Mexican is my new obsession (food, that is). There’s a little place near here called Lucky Lupitas which has a pretty divine tostada option and hey, Mexican is easily plant based food. Any staff in a Mexican restaurant tend to say “Vegan? Oh yeah. We can do that”. It’s no stress because their cusine is not built around dairy and meat like others. Having said that, I have read that many Mexican places (esp in America) use lard instead of oil in their cooking. That would be good to watch out for.
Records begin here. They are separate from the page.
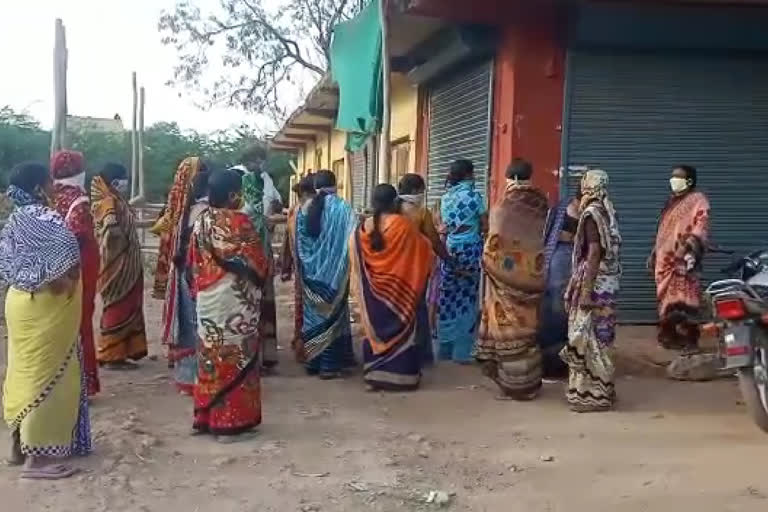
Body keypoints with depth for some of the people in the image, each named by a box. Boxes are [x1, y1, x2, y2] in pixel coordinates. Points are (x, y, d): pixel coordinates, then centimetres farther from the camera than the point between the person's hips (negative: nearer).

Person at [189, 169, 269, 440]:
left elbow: (193, 261, 11)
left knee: (210, 356, 13)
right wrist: (260, 278, 9)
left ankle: (205, 417, 20)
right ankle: (230, 422, 6)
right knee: (235, 358, 2)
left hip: (207, 298, 7)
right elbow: (258, 263, -11)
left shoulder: (200, 221, 4)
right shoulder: (239, 222, -15)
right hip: (235, 299, -6)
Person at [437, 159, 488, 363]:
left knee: (448, 299, 9)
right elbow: (485, 226, -6)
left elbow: (443, 226, 9)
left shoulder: (445, 198, 7)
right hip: (470, 250, -5)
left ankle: (445, 348, 16)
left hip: (449, 250, 5)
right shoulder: (474, 196, -7)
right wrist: (473, 230, 10)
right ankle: (461, 351, 4)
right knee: (466, 300, 1)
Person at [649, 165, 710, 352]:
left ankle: (689, 340, -6)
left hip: (683, 260, -8)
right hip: (665, 259, 8)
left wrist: (689, 246, -29)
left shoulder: (698, 200, -2)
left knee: (684, 301, -10)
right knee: (666, 300, 10)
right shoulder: (671, 201, 22)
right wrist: (654, 254, 23)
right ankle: (669, 336, 19)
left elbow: (701, 226, -15)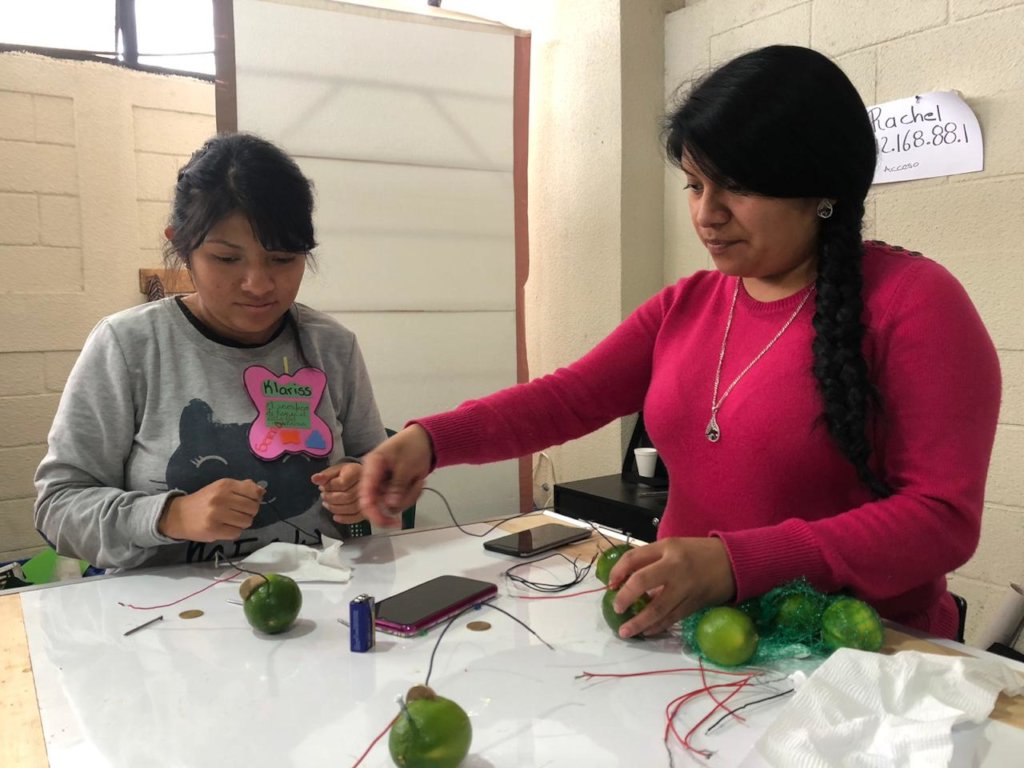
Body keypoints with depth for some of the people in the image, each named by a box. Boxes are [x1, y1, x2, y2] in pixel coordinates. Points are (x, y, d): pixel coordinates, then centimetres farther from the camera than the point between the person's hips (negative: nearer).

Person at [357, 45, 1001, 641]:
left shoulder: (912, 301, -9)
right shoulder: (684, 307, 9)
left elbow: (944, 516, -15)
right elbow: (568, 399, 0)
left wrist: (736, 564, -26)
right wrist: (431, 440, -17)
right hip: (694, 639, 5)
My main issue is I’d like to buy tostadas but can’t seem to in Adelaide *sigh*. I’m ok with tacos and burritos etc although they are not really a diet staple for us and Dave would prefer not to eat them at all. He did manage to find corn based tortillas which is good but they aren’t organic and are presumably GM. Anyway if you can find ingredients you like, it’s not hard to make your own tostadas.

But I digress. I am in love with Mexican food. And it works for the kids (if it’s not too spicy) because they like building their own food empire and they like the control they get in choosing a bunch of foods to add to their Mexican feast. When I served this bean dish up with a bunch of chopped salad ingredients and corn tortillas for dinner, Mr 3 said this was the “best tea EVER” and Mr 5 said it was a “great idea mum, 11 out of 10”. Their little eating habits have been slower to change than ours but are amazingly different to what they were before WE changed our habits. It’s inspiring.

Here’s a really simple recipe for Refried beans – which aren’t refried at all, but it’s the name for a bean base to use in Mexican cooking. I  read the proper translation is “Well-fried” rather than “re”. You could, however, just serve it up for breakfast with avocado and asparagus or mash it through a green salad. It doesn’t have to be  in a taco/tortilla/tostada.

  • 1 cup pinto beans/kidney beans/black beans
  • 1 spanish (purple) onion,chopped
  • 2-3 garlic cloves, minced
  • 2-400gm tinned or fresh tomatoes (I put this variation because usually it is less but I like it MORE tomatoey)
  • 1 bay leaf
  • 1/2 tsp cumin
  • 1 finely chopped chilli (or to taste)
  • Salt to taste
  • Few cilantro sprigs for garnish

As one of our friends found out the hard way, beans need to be soaked prior to cooking if using dried beans or they will give you food poisoning!

Otherwise you are safe with tinned :). Saute the garlic and onion and add in the remaining ingredients. Simmer for 15 minutes and then mash with a fork (or blend with a blender if you prefer a smoother sauce).

Easy as – and so nutritious and tasty!